Entries provided ::
----------------------------------------

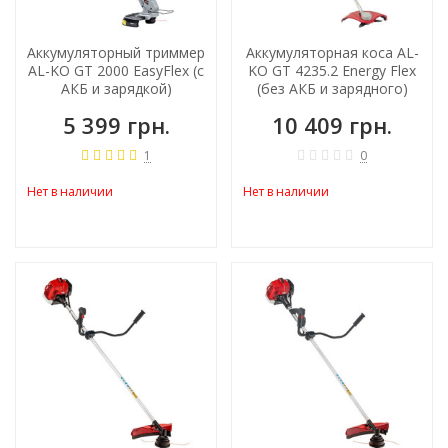
Аккумуляторный триммер
Аккумуляторная коса AL-
AL-KO GT 2000 EasyFlex (с
KO GT 4235.2 Energy Flex
АКБ и зарядкой)
(без АКБ и зарядного)
5 399 грн.
10 409 грн.
1
0
Нет в наличии
Нет в наличии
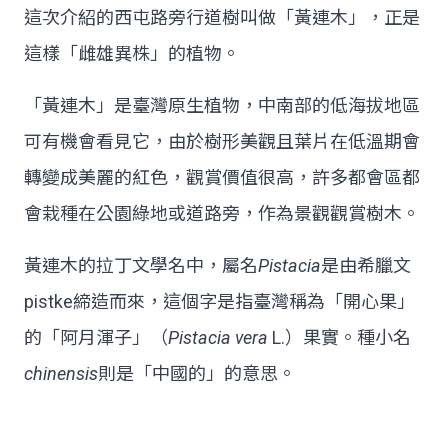
這次介紹的西屯路旁行道樹叫做「黃連木」，正是
這樣「雌雄異株」的植物。
「黃連木」是臺灣原生植物，中南部的低海拔地區
可有機會看見它，由於樹形美觀且葉片在低溫期會
轉變成美麗的紅色，觀賞價值很高，許多都會區都
會栽種在公園綠地或道路旁，作為景觀觀賞樹木。
黃連木的拉丁文學名中，屬名
Pistacia
是由希臘文
pistke締造而來，這個字是指臺灣稱為「開心果」
的「阿月渾子」（
Pistacia vera
L.）果實。種小名
chinensis
則是「中國的」的意思。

----------------------------------------

Action item :: Write out every entry above exactly as it stands, minus the pictures.

Written response ::
Аккумуляторный триммер
Аккумуляторная коса AL-
AL-KO GT 2000 EasyFlex (с
KO GT 4235.2 Energy Flex
АКБ и зарядкой)
(без АКБ и зарядного)
5 399 грн.
10 409 грн.
1
0
Нет в наличии
Нет в наличии
這次介紹的西屯路旁行道樹叫做「黃連木」，正是
這樣「雌雄異株」的植物。
「黃連木」是臺灣原生植物，中南部的低海拔地區
可有機會看見它，由於樹形美觀且葉片在低溫期會
轉變成美麗的紅色，觀賞價值很高，許多都會區都
會栽種在公園綠地或道路旁，作為景觀觀賞樹木。
黃連木的拉丁文學名中，屬名
Pistacia
是由希臘文
pistke締造而來，這個字是指臺灣稱為「開心果」
的「阿月渾子」（
Pistacia vera
L.）果實。種小名
chinensis
則是「中國的」的意思。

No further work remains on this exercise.